Ausgangspunkt dieses Projektes sind die Debatte um Studienbeiträge sowie die Beobachtung, dass die Kosten für tertiäre Bildung in verschiedenen Hochschulsystemen auf unterschiedliche Weise zwischen privater und öffentlicher Seite aufgeteilt werden. Für die öffentliche Finanzierung der tertiären Bildung sind institutionelle Zuschüsse die wichtigste Mittelquelle, für die private sind es Beiträge Studierender. Gestützt auf ein Fallstudiendesign wird das Projekt vergleichend untersuchen,
welcher politische Ansatz zur Kostenteilung in verschiedenen Ländern verfolgt wird,
wie sich dieser im Zeitverlauf der letzten zwei Jahrzehnte verändert hat, und
welche Auswirkungen daraus hinsichtlich der Effektivität, der Effizienz und der Zugangsgerechtigkeit des Hochschulsystems resultieren.

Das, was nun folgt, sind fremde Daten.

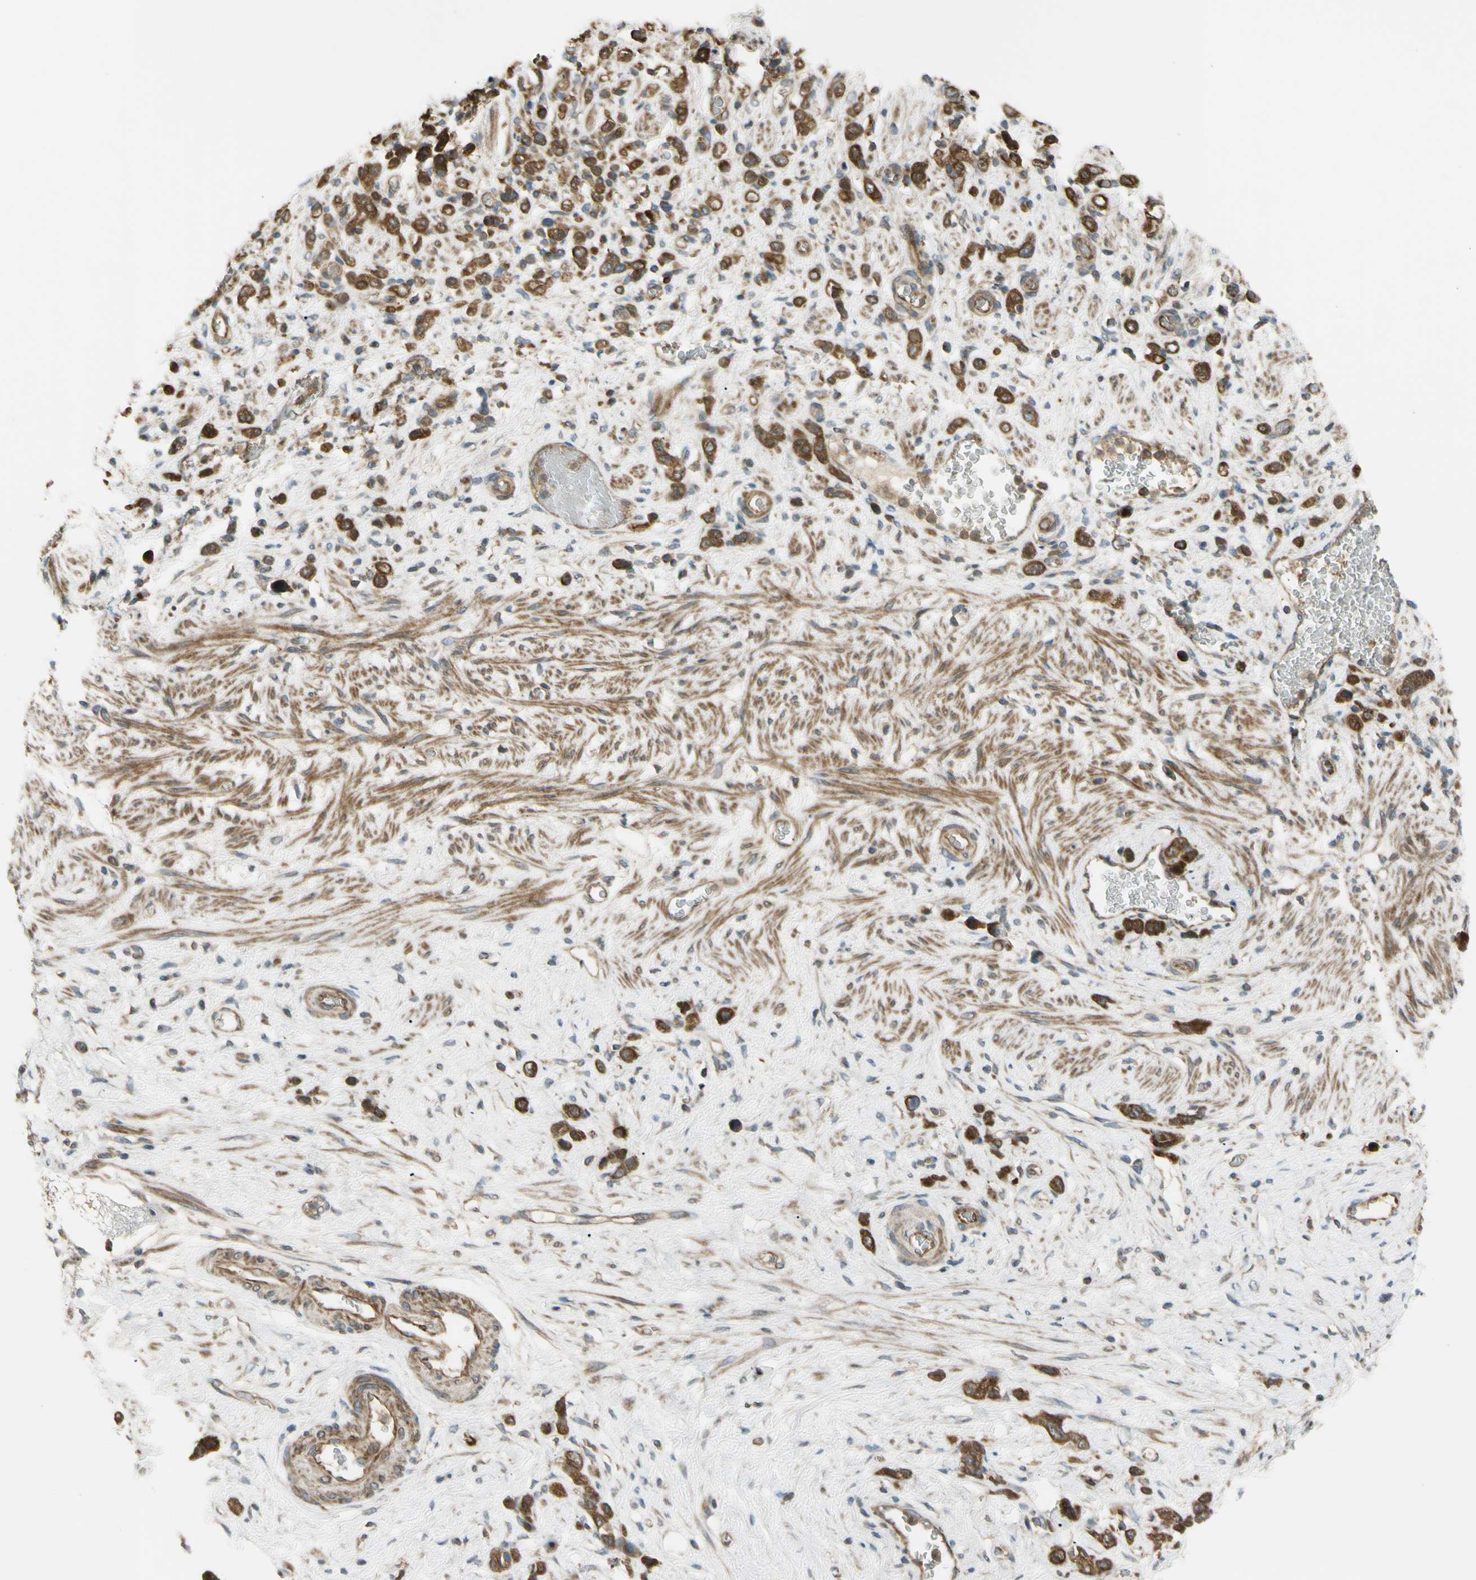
{"staining": {"intensity": "strong", "quantity": ">75%", "location": "cytoplasmic/membranous"}, "tissue": "stomach cancer", "cell_type": "Tumor cells", "image_type": "cancer", "snomed": [{"axis": "morphology", "description": "Adenocarcinoma, NOS"}, {"axis": "morphology", "description": "Adenocarcinoma, High grade"}, {"axis": "topography", "description": "Stomach, upper"}, {"axis": "topography", "description": "Stomach, lower"}], "caption": "Immunohistochemistry image of human stomach high-grade adenocarcinoma stained for a protein (brown), which exhibits high levels of strong cytoplasmic/membranous positivity in approximately >75% of tumor cells.", "gene": "FLII", "patient": {"sex": "female", "age": 65}}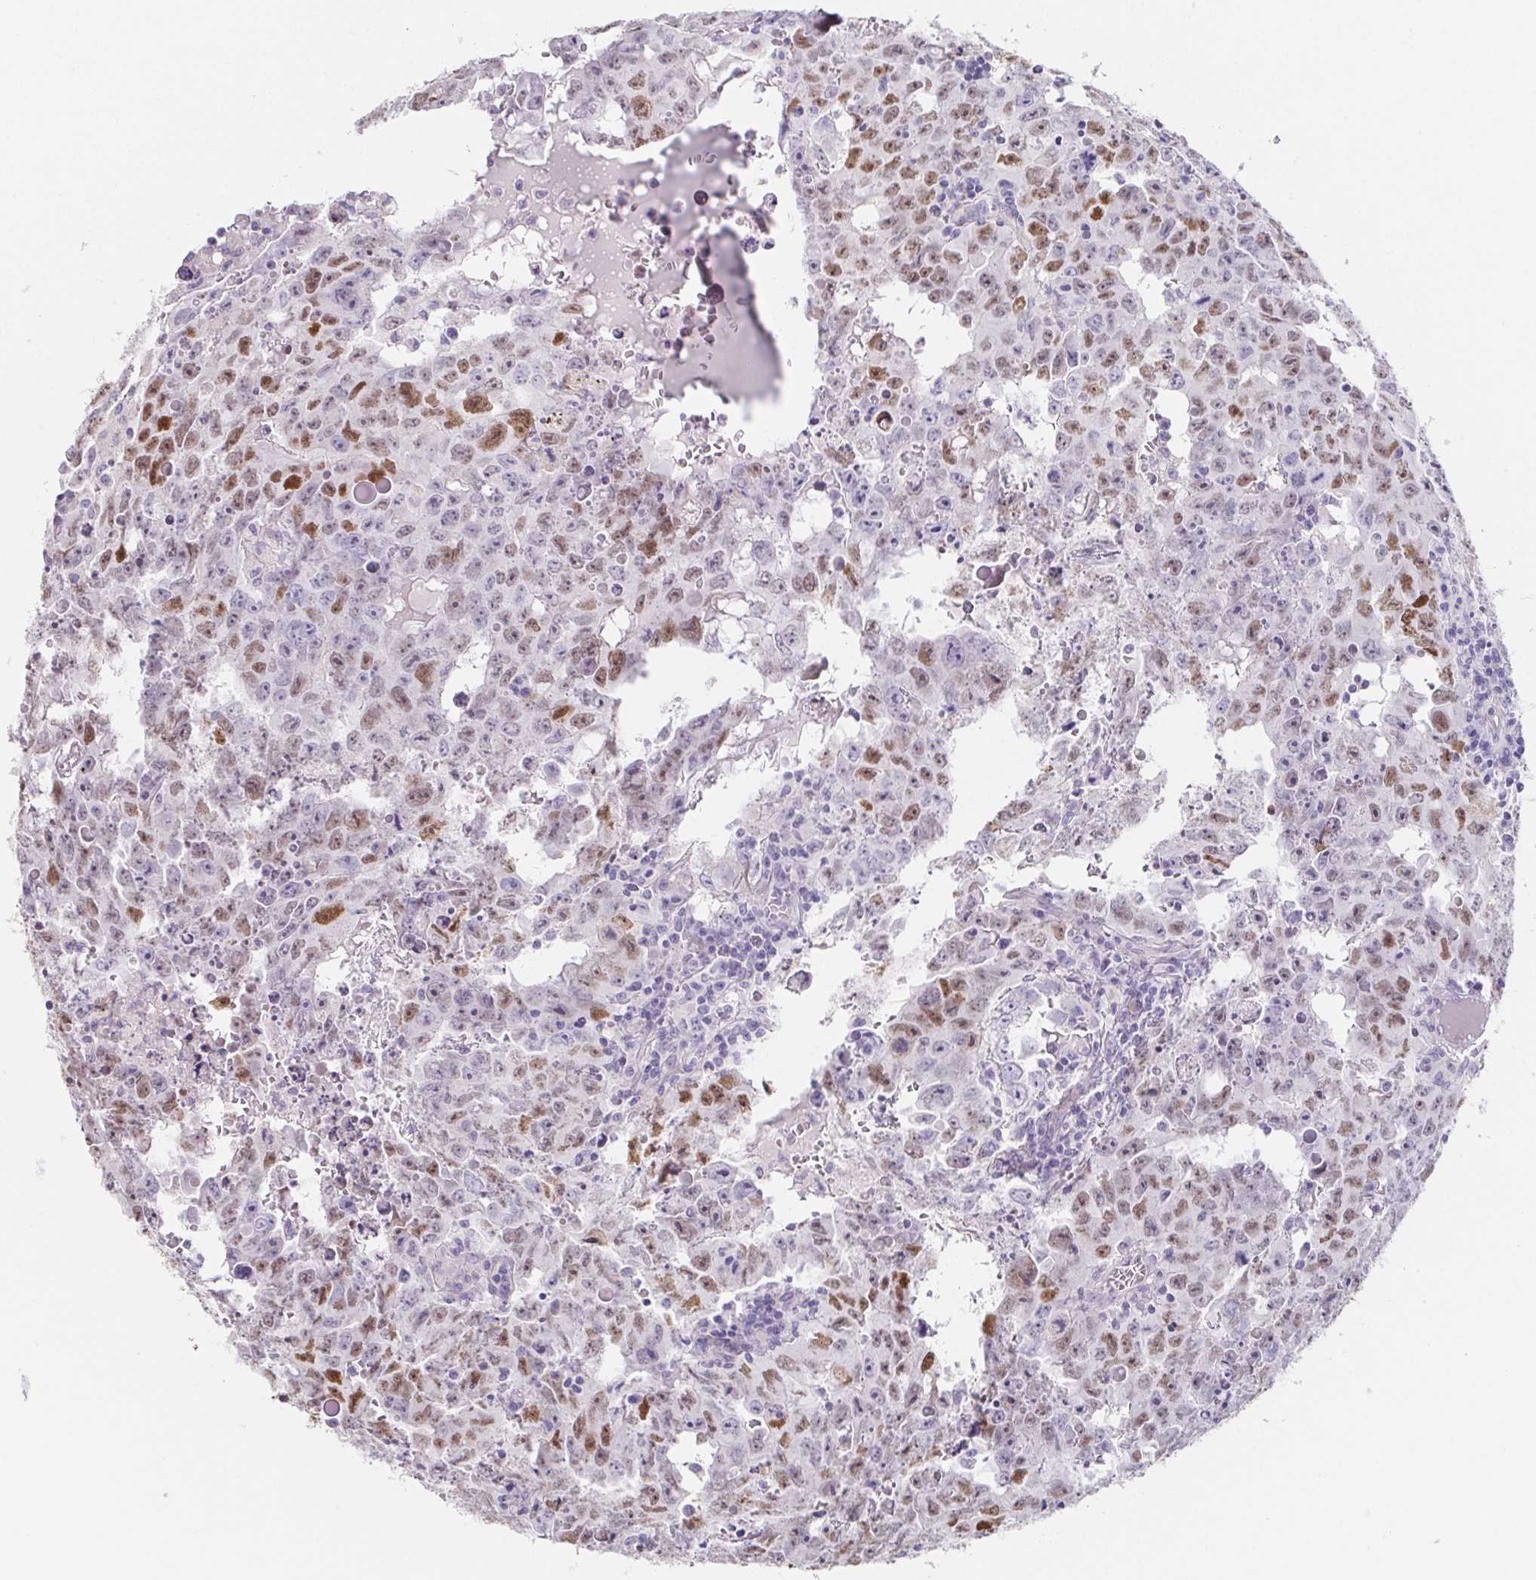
{"staining": {"intensity": "moderate", "quantity": "25%-75%", "location": "nuclear"}, "tissue": "testis cancer", "cell_type": "Tumor cells", "image_type": "cancer", "snomed": [{"axis": "morphology", "description": "Carcinoma, Embryonal, NOS"}, {"axis": "topography", "description": "Testis"}], "caption": "Immunohistochemistry (IHC) photomicrograph of testis embryonal carcinoma stained for a protein (brown), which displays medium levels of moderate nuclear staining in about 25%-75% of tumor cells.", "gene": "HDGFL1", "patient": {"sex": "male", "age": 22}}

Es werden Fallstudien aus neun europäischen und nicht-europäischen Ländern (Deutschland, Ungarn, Polen, Portugal, Finnland, Österreich, Vereinigtes Königreich, Kanada und Südkorea) angefertigt.
Das IHS trägt die österreichische Fallstudie zu diesem Auftragsprojekt der Europäischen Kommission bei.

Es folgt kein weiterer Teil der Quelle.